[[ Records provided open ]]

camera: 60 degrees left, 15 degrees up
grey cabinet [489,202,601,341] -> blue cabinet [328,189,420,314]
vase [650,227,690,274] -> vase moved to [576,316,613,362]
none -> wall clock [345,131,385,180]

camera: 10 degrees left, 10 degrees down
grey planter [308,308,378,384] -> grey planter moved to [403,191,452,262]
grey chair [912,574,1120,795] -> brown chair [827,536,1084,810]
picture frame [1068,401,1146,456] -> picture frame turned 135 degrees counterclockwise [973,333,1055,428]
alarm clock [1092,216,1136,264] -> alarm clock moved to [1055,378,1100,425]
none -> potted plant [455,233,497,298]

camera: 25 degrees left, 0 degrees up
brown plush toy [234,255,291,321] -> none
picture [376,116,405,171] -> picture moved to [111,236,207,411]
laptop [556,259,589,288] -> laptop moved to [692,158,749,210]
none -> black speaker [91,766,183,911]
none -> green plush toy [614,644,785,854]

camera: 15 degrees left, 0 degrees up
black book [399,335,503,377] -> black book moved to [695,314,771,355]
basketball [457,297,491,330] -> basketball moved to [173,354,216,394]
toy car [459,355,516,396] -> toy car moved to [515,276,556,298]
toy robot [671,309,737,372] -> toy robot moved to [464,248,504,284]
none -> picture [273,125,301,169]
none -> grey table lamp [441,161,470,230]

[[ Records provided closed ]]

**Directions for this task:**
Write out every entry word for word.

**Finished exercise:**
camera: 60 degrees left, 15 degrees up
grey cabinet [489,202,601,341] -> blue cabinet [328,189,420,314]
vase [650,227,690,274] -> vase moved to [576,316,613,362]
none -> wall clock [345,131,385,180]

camera: 10 degrees left, 10 degrees down
grey planter [308,308,378,384] -> grey planter moved to [403,191,452,262]
grey chair [912,574,1120,795] -> brown chair [827,536,1084,810]
picture frame [1068,401,1146,456] -> picture frame turned 135 degrees counterclockwise [973,333,1055,428]
alarm clock [1092,216,1136,264] -> alarm clock moved to [1055,378,1100,425]
none -> potted plant [455,233,497,298]

camera: 25 degrees left, 0 degrees up
brown plush toy [234,255,291,321] -> none
picture [376,116,405,171] -> picture moved to [111,236,207,411]
laptop [556,259,589,288] -> laptop moved to [692,158,749,210]
none -> black speaker [91,766,183,911]
none -> green plush toy [614,644,785,854]

camera: 15 degrees left, 0 degrees up
black book [399,335,503,377] -> black book moved to [695,314,771,355]
basketball [457,297,491,330] -> basketball moved to [173,354,216,394]
toy car [459,355,516,396] -> toy car moved to [515,276,556,298]
toy robot [671,309,737,372] -> toy robot moved to [464,248,504,284]
none -> picture [273,125,301,169]
none -> grey table lamp [441,161,470,230]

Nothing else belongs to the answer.